Late at night on November 7th, the NRA posted this on Twitter:
I, and many other physicians responded as soon as we saw it…
My second tweet was followed by a long thread of PubMed abstracts with research results showing how we might start decreasing deaths from gun violence. The NRA, interestingly, removed all of those Tweets from their timeline.
#ThisIsOurLane has become a movement. A callous Tweet from the NRA started it, but that’s not what is sustaining it now. As I discussed in this podcast, I think what the NRA did was make physicians realize that this “debate” is not about politics, it’s about lives… human lives… sisters, brothers, mothers, fathers, friends. It’s about our patients and, unfortunately, our colleagues. As a result of what has happened since November 7th, physicians have realized we need two things to move this forward: stories and data. Human beings are not swayed by debates, they are moved by stories. Good decisions can’t be made on emotions alone – we need data and that means research, and funds to do that research.

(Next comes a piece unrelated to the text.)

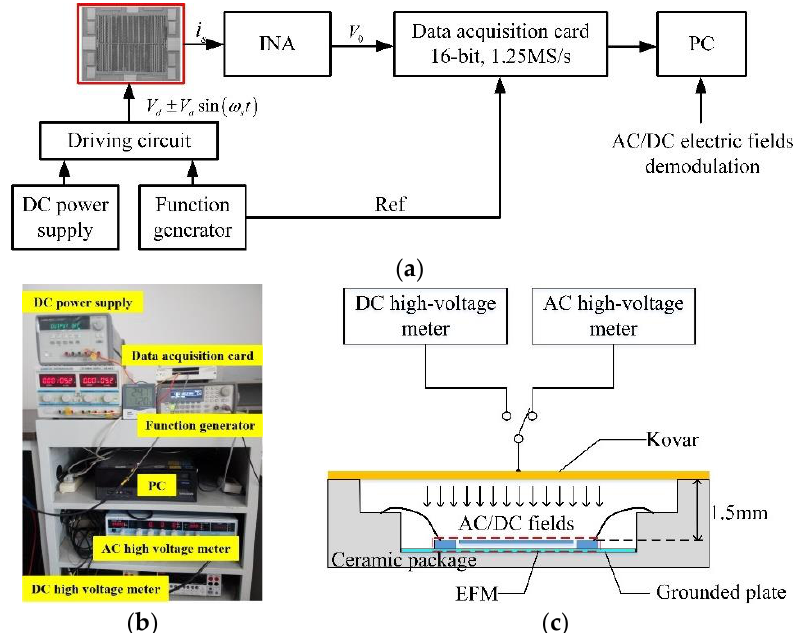
Figure 10. Verification test system for the AC/DC electric fields demodulation methods: ( a ) The schematic diagram; ( b ) The test setup; ( c ) A cross-section of the packaged EFM.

Commit to questioning what you hear – from both sides. Question whether the fear created by the NRA is to serve another, more political aim… one that you might not completely understand or agree with. Ask questions. Ask for data. Recognize and ignore political rhetoric (from both sides). Keep an open mind.
Support the funding of research into gun violence. Contact your representatives to let them know this a priority for you. This is no different than what we did as a society when we looked at death from car crashes… and developed seat belts, stronger cars frames and air bags. Wouldn’t it be great if we could see the same decrease in gun deaths through research?
If you are in healthcare, tell the stories in a way that respects your patients and their rights… but tell them. If you are on social media, use that platform. Until people realize that these are our siblings, parents, colleagues, and not just statistics, we won’t make progress. We have to move hearts before we can move minds.
I am so thankful for my family, for the opportunity to gather at the Thanksgiving table together, and for the many friends and opportunities that have been given to me. My heart goes out to all families who have lost a loved one to gun violence, including the horrible loss of life by suicide. May you find some small solace in knowing that we are holding you in the light – and that we will continue to work hard to end the tragic epidemic of gun violence in our country.